Huawei notes for small retailers or cafés, this can mean one monthly service from the operator which cover both connectivity and core digital tools, eliminating the complexity of managing multiple technology vendors.
Companion app, new home solutions
The company positioned rising expectations around Wi-Fi reliability as the main driver for FTTR. With transparent fibre running along walls and discreetly into each room, compact access points provide localised, stable Wi-Fi through a small Sub FTTR Wi-Fi transmitting device. According to Huawei, the fibre is barely noticeable once fitted, which allows operators to upgrade premises without altering their appearance.
The company emphasised that FTTR is not just a physical upgrade. A companion customer app aims to give households/ companies full visibility of their network. Users can view every connected device, change Wi-Fi names and passwords and activate guest Wi-Fi instantly. If a connection feels slow, the app can run a quick diagnostic before a customer calls support.
Interestingly, Huawei notes its Wi-Fi sensing capabilities can interpret disturbances in wireless signals to detect movement patterns, which could underpin new home security and automation features.
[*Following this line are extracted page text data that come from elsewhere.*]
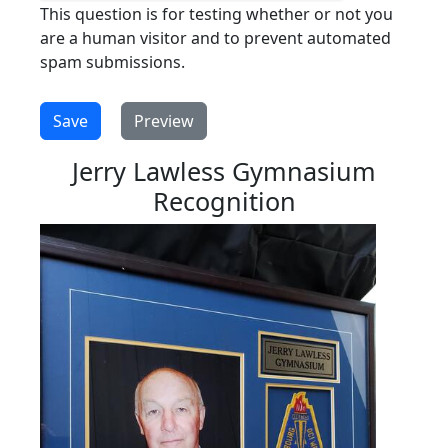
This question is for testing whether or not you
are a human visitor and to prevent automated
spam submissions.
Jerry Lawless Gymnasium
Recognition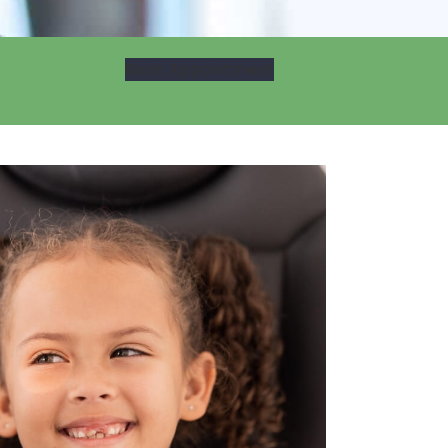
Book Appointment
The company also demonstrated a companion television solution which converts 2D YouTube videos into 3D, requiring special 3D glasses to be worn. And, much like the SME solution, each member of the household has access to on-site storage for documents, videos and photos, with this data not leaving the premises.
Deeper oversight of fibre infrastructure
FTTR requires dense deployment of passive fibre components and Huawei acknowledged that maintaining this infrastructure can be a challenge. For this reason, the company showcased a Geographic Information System-based fibre management platform designed to give operators clearer oversight.
It allows technicians to record GPS coordinates, photos and port data for passive boxes by scanning QR codes on site. All information feeds into a live map showing where fibre cores are in use. AI assisted analysis then helps pinpoint likely locations of fibre cuts which Huawei claims can significantly reduce fault finding times and unnecessary field visits.
For Huawei, FTTR is not simply an infrastructure upgrade, with the company seeing it is a platform that allows operators to rethink Wi-Fi performance, customer support and SME services. They believes the next wave of broadband value will come from the ability to deliver whole home coverage, smarter network operations and integrated business tools on top of fibre that reaches every room.